So how far does your theory training stretch?
“The proper outside stuff like Allan Holdsworth still scares me. Players like that think in a different way. When people start talking about the Messiaen modes of limited transposition, my brain turns off. Even with melodic minor, I try to simplify it as much as I can.
“I remember transcribing a Wayne Krantz lick from Whippersnapper, and it took me a second to realize it was whole tone – the stuff I’d been avoiding. Most of my lines come from melodic fusion players like Frank Gambale.”
You typically play a custom-built Ibanez AZ into a Neural DSP Quad Cortex. Would it be fair to describe your tones as “spanky”?
“Definitely! I started out with a bad Les Paul copy. My first proper guitar was an Ibanez JEM555. I loved it for shred stuff, but it didn’t have the Strat sound. The AZ models are great, being Superstrats with 22 frets.
“Weirdly, I can’t seem to play on 22 frets. It’s this symmetry thing that freaks my mind out, so I need 24. I was begging Ibanez to make me a 24-fret HSS AZ, and apparently it needs a slightly different shape to get that neck pickup close enough to the 24th fret. In the end, they did.”

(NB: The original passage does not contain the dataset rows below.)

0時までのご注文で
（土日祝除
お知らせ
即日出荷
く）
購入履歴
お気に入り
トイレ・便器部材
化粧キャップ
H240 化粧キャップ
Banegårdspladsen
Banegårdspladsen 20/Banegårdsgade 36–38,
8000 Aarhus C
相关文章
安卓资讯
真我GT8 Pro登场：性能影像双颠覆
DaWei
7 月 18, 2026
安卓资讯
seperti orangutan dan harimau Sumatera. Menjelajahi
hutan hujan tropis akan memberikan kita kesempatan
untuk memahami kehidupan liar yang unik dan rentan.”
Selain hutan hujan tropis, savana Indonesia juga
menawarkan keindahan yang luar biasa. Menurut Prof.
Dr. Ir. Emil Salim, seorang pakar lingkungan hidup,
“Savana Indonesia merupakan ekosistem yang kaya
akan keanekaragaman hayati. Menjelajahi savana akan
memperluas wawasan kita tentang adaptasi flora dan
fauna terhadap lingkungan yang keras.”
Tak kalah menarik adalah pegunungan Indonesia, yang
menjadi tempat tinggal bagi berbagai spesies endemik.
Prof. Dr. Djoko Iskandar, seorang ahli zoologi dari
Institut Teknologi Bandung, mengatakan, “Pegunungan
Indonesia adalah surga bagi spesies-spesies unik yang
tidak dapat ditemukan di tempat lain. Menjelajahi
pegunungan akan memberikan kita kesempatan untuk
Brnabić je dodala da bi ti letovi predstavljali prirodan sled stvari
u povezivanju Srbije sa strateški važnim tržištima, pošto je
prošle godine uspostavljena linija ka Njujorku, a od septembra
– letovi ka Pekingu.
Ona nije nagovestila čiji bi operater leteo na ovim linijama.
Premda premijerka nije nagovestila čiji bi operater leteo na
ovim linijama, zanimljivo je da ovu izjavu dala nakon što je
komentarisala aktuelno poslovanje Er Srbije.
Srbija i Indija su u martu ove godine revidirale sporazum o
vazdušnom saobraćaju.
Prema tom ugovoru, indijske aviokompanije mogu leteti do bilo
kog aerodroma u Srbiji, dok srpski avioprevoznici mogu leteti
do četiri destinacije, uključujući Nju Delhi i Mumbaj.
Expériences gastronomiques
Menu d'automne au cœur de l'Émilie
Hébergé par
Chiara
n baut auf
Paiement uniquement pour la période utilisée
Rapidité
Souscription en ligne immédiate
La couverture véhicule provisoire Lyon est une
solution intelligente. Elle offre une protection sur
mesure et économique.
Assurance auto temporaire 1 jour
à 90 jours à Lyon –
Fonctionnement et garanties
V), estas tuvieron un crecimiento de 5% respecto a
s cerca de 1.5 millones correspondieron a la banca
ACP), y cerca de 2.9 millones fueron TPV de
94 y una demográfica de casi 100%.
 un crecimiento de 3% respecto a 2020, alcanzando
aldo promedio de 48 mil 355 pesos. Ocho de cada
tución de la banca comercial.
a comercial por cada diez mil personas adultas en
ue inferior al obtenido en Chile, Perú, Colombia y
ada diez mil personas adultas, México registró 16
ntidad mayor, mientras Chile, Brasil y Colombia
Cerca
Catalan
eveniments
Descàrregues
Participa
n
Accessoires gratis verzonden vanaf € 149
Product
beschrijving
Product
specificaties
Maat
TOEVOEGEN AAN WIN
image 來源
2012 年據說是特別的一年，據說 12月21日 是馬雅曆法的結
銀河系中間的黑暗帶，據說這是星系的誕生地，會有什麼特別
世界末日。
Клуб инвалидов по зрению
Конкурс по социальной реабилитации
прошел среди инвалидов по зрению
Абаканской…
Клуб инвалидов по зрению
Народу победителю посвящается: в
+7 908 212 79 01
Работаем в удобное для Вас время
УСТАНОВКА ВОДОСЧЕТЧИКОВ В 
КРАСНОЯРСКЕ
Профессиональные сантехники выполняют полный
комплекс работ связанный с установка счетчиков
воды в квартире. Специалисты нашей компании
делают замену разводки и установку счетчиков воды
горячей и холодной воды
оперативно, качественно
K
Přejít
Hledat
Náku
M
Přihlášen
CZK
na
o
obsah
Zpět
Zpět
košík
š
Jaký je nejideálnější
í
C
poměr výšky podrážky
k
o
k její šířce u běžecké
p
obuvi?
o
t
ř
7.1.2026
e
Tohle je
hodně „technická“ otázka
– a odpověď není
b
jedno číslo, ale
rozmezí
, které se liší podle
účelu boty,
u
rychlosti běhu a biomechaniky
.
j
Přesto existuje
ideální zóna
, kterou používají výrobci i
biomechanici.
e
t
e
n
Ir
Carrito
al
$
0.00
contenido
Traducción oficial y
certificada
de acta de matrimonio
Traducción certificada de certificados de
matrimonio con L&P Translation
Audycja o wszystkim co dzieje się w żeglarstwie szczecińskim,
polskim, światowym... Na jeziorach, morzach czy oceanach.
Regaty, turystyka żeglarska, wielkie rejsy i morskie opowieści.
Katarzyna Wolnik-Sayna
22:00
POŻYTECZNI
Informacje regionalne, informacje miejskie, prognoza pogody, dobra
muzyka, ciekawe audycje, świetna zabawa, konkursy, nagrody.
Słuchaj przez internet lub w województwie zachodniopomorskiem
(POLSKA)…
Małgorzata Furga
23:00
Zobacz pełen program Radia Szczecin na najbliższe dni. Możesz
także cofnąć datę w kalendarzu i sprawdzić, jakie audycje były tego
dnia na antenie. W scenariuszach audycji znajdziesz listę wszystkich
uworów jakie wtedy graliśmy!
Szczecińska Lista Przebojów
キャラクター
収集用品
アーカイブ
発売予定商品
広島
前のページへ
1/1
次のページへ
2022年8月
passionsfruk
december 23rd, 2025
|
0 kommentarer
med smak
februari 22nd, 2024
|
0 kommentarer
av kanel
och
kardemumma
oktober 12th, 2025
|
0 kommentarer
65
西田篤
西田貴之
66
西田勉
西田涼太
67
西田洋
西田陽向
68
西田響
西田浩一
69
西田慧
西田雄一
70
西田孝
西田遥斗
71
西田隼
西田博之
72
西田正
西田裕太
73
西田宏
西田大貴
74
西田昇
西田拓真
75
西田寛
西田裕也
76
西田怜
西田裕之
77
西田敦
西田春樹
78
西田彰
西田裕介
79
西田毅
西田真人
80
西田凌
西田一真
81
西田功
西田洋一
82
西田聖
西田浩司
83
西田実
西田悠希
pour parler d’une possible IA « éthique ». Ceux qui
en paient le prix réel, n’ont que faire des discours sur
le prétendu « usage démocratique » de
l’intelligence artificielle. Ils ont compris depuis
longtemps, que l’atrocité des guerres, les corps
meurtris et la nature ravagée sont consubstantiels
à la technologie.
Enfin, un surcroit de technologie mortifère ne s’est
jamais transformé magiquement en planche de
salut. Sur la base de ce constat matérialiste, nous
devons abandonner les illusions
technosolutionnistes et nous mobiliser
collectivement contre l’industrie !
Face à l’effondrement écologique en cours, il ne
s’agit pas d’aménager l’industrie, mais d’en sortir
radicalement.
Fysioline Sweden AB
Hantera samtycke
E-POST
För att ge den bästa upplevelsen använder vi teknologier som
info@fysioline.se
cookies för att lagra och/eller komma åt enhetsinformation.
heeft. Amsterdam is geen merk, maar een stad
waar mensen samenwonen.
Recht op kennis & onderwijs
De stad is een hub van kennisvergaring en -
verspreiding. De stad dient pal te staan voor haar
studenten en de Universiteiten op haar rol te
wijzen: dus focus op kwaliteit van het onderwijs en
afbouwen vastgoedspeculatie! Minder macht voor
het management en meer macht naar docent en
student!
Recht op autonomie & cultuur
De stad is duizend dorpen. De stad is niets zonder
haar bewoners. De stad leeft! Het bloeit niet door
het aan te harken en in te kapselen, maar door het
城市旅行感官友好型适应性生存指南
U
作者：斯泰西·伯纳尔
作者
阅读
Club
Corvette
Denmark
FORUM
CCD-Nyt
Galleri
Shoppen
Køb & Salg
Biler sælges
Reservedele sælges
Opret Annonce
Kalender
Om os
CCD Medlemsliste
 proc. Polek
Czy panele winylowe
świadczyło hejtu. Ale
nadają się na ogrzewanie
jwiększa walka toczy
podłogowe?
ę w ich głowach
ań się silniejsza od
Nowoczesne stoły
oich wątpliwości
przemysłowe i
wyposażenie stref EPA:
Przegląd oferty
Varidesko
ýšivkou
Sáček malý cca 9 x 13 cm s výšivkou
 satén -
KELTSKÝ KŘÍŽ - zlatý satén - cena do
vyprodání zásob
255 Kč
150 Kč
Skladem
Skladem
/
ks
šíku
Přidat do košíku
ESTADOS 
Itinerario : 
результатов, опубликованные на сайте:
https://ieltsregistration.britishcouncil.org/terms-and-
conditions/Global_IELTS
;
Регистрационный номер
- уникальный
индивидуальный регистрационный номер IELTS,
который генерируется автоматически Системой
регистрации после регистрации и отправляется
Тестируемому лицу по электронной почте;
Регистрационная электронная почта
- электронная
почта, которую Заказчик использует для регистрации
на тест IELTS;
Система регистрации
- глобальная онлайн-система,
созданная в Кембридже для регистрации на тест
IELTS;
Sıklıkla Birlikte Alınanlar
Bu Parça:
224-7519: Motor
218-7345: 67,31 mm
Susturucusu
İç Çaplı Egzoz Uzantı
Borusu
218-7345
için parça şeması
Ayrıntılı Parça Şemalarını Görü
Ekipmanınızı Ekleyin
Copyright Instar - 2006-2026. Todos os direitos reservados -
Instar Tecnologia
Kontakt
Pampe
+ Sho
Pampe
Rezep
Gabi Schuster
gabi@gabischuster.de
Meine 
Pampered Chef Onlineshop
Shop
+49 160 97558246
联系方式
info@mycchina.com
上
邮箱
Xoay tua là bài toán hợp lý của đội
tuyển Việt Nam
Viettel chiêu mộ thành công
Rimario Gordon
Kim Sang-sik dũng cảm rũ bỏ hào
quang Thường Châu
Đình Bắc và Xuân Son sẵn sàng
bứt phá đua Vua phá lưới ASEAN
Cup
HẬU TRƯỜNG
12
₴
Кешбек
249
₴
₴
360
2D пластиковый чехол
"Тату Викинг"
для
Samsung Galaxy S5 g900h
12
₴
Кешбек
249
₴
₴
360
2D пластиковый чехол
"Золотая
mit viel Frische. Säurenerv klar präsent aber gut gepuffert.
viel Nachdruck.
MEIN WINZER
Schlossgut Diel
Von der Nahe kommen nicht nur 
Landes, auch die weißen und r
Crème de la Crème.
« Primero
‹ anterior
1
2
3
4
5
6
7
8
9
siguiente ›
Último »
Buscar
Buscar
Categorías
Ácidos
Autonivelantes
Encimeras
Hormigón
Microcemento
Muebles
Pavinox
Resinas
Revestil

When did you realize it was time to move from analog to digital?
“I used to be a tube amp guy. I had a Friedman BE-100 at one point, which was my dream amp, though I was mainly using it for ’80s pop gigs with China Crisis. When I moved to Switzerland, I started using Neural DSP and working with them on videos. I got sick of not having the same tones live, and then the Quad Cortex came along.
“Suddenly I could have a compressed Fender funk sound, a Vox chime or even a BE-100. Traveling became the easiest thing, so I’m digital from now on. I’m working on more stuff with Neural, plus new solo material.”
Your session work stretches from gospel music to playing for China Crisis. What have you learned from those experiences?
“My biggest shows have been with China Crisis. There was one festival we did with A-ha and Seal in front of 40,000 people. Before that, I was doing session stuff for high-end gospel musicians. Tom Quayle noticed that’s when my playing really started to improve, because they’d throw crazy changes into songs like Valerie by Amy Winehouse without explaining what was happening.
“I’d be sitting there at 19 years old, super-innocent, having never heard chords like that. I’d record memos on my phone and work it all out later. Then I realized how it linked into what Eric Gales does, using re-harmonizations that are tasteful and soulful in equal measure.”
Fusion players tend to be quite serious, but we’ve seen you turning songs like The Wheels on the Bus and Baby Shark into re-harmonized jazz odysseys.
“That stuff comes from the Swedish band Dirty Loops. When they formed, they decided to have fun covering songs like Baby by Justin Bieber, precisely because fusion players can get very serious.
“When my daughter became obsessed with nursery rhymes, I tried showing her how to play them on the keyboard, but she lost interest. Hours later, I’d be still playing them, having more fun than I imagined. Honestly, I never thought I’d be talking to Guitar World about The Wheels on the Bus and Baby Shark.”